Şu an tam önümdeki şu masanın üzerinde bir mürekkep şişesi bulunduğu yanlış çıkabilir miydi? Pek çok filozof, yanlış çıkabileceğini düşünmüştür. Onlar, pek çok şeyin, vuku bulduğunda yanıldığımı ortaya koyacak tarzda ortaya çıkabileceğini söyleyeceklerdir. Pek çok olağanüstü şeyin olabileceği fikrini, varsayımda herhangi bir saçmalık olmadığı anlamında ben de paylaşıyorum. Elim, daha sonra, mürekkep şişesine uzandığında, onun bir yanından öteki yanına dokunmadan geçebilir. Bir sonraki anda, mürekkep şişesi ansızın gözden kaybolmuş olabilir ya da kendimi civarda bir mürekkep şişesi bulunmayan bir bahçede bir ağacın altında bulabilirim; ya da birisi veya pek çok kişi, odaya girip, açık bir samimiyetle, masanın üzerinde mürekkep şişesi görmediklerini bildiriyor olabilir; ya da, şu anda masanın üzerindekileri gösteren çekilmiş bir fotoğraf, açık mürekkep şişesi dışında, orada bulunan tüm nesneleri gösteriyor olabilir. Tüm bu şeylerin olduğu kabul edildiğinde,[11] bunların olması hakkında, burada, şuanda bir mürekkep şişesinin bulunmadığının kanıtlanmış olduğunu kabul etmek zorunda kalır mıydım? Hiç de değil. Elim mürekkep şişesinin bir yanından öteki yanına geçtiğinde, hallüsinasyon gördüğümü söyleyebilirim; eğer mürekkep şişesi ansızın ortadan kaybolmuşsa, mucizevî bir biçimde, ortadan kalkmış olabilir; diğer insanlar beni delirtmek için komplo kurmuş olabilirler; ya da kendileri aynı anda, dikkate değer bir hallüsinasyonun kurbanı olmuş olabilirler; kamera kimi garip kusurlara sahip olabilir veya negatifler banyo edilirken, sahtekarlık yapılmış olabilir. Kabul edelim ki, bir sonraki anda, kendimi bir ağacın altında ya da bir küvetin içinde buldum. Bu durum, bir sonraki anda rüya gördüğümün açığa çıktığı anlamına gelmez (not admit). Çünkü benim kabul ettiğim, bir anda bahçeye götürüldüğümdür; yoksa daha sonraki anda, bahçede uyandığım değil. Bir sonraki anda, bana, uyanmak olarak adlandıracağım hiçbir şey olamamıştır; şu halde bir sonraki anda, bana olabilecek hiçbir şey benim tarafımdan şu anda rüya gördüğümün kanıtı olarak kabul görmeyecektir.

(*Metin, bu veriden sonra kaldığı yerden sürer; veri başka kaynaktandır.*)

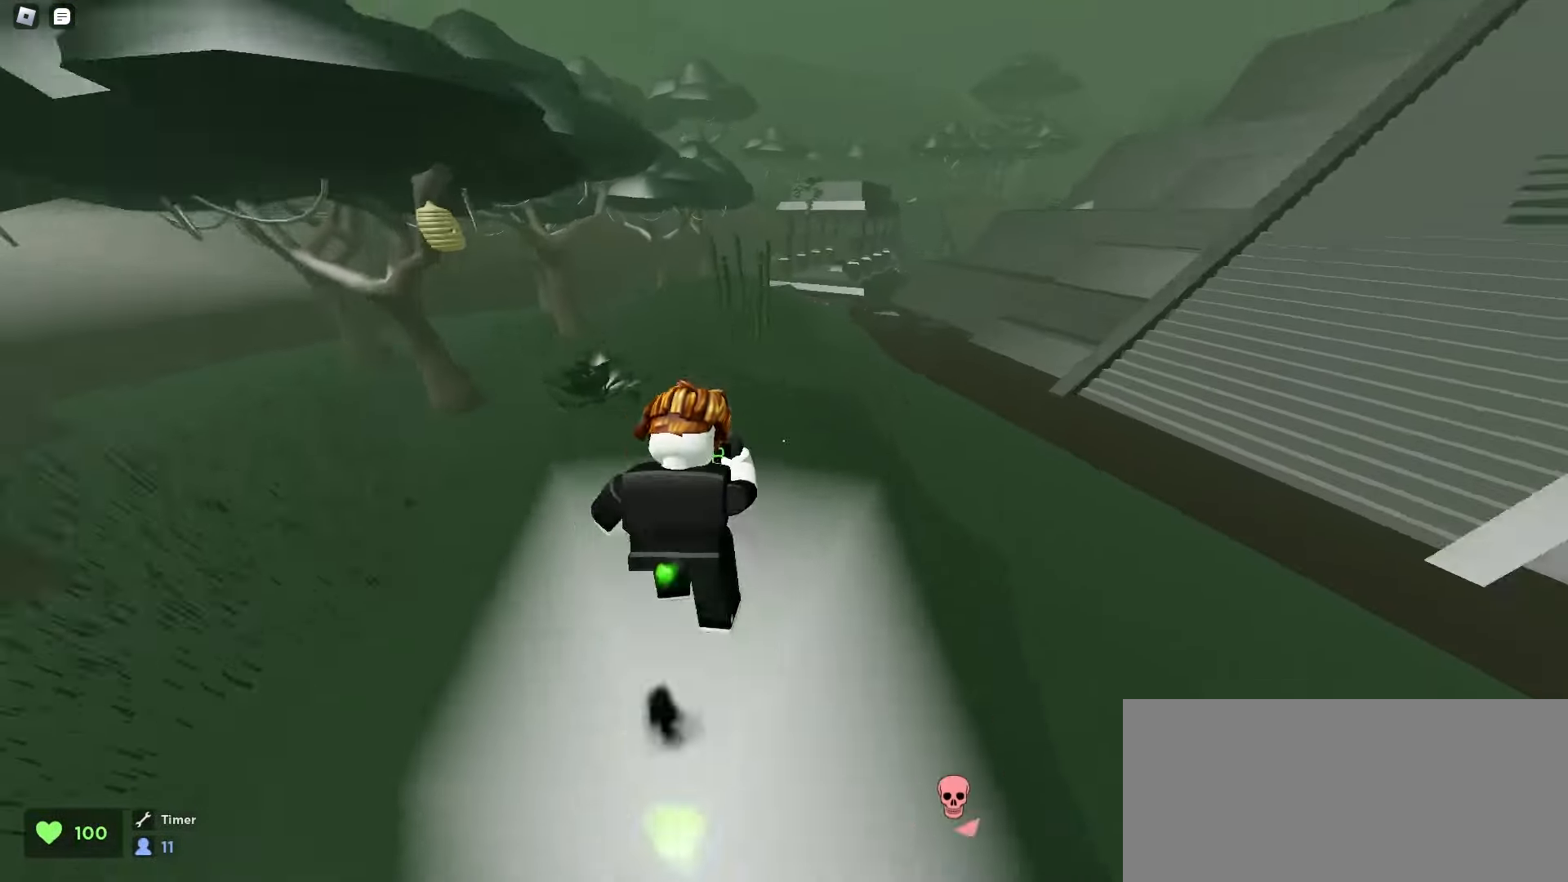
{"keys": ["d", "w"], "mouse": [], "events": [[17, "space", "up"], [50, "space", "down"], [83, "space", "up"], [117, "space", "down"], [150, "space", "up"], [183, "space", "down"], [200, "space", "up"], [233, "space", "down"], [267, "space", "up"], [300, "space", "down"], [333, "space", "up"], [367, "space", "down"], [400, "space", "up"], [417, "space", "down"], [450, "space", "up"]]}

Sadece bu olağanüstü olayları burada mürekkep şişesinin bulunmadığının kanıtı olarak kabul etmek zorunda olmamam bir yana, gerçek şu ki, böyle bir şeyi kabul de etmiyorum. Bir sonraki anda, ya da bir sonraki yılda, burada bir mürekkep şişesi bulunmadığına kanıt diyebileceğim herhangi bir şey yoktur. Ne gelecekteki bir deneyim, ne de gelecekteki bir araştırma, bana yanılmış olduğumu gösterebilir. O halde, burada bir mürekkep şişesinin olduğunu biliyorum’ diyecek olsaydım, ‘biliyor’ sözcüğünü ‘güçlü anlamda kullanıyor olurdum.

Kimilerine, bu ifadeye karşı mantıksız bir tavır takındım gibi gelecektir. Ancak, bu ifadede mantıksız hiçbir şey yoktur. Öyle görünür; çünkü birisi, mürekkep şişesi buradadır ifadesiyle güneş doksan milyon mil uzaktadır, ben bir kalbe sahibim’, bu öğleden sonra vadide su olacaktır ifadelerinin aynı statüde olması gerektiğini düşünür. Fakat bu bir önyargıdır.

Şu anda burada bir mürekkep şişesinin olmadığının kanıtı olarak hiçbir şeyi kabul etmeyeceğimi söylerken, şaşırtıcı şeyler ortaya çıktığında, ne yapmak gerektiği konusunda öndeyide bulunmuyorum. Şayet, ailemin diğer üyeleri odaya girseler ve masanın üzerine bakarak samimi bir görünümle, mürekkep şişesi görmediklerini bildirselerdi, baygınlık geçirebilir ya da çıldırabilirdim. Yine de kesin bir biçimde, tepkimin nasıl olacağını önceden söyleyemem. Fakat, o bir öndeyi değilse, orada bir mürekkep şişesi yoktur önermesinin kanıtı olarak hiçbir şeyi kabul etmeyeceğime ilişkin savımın anlamı nedir?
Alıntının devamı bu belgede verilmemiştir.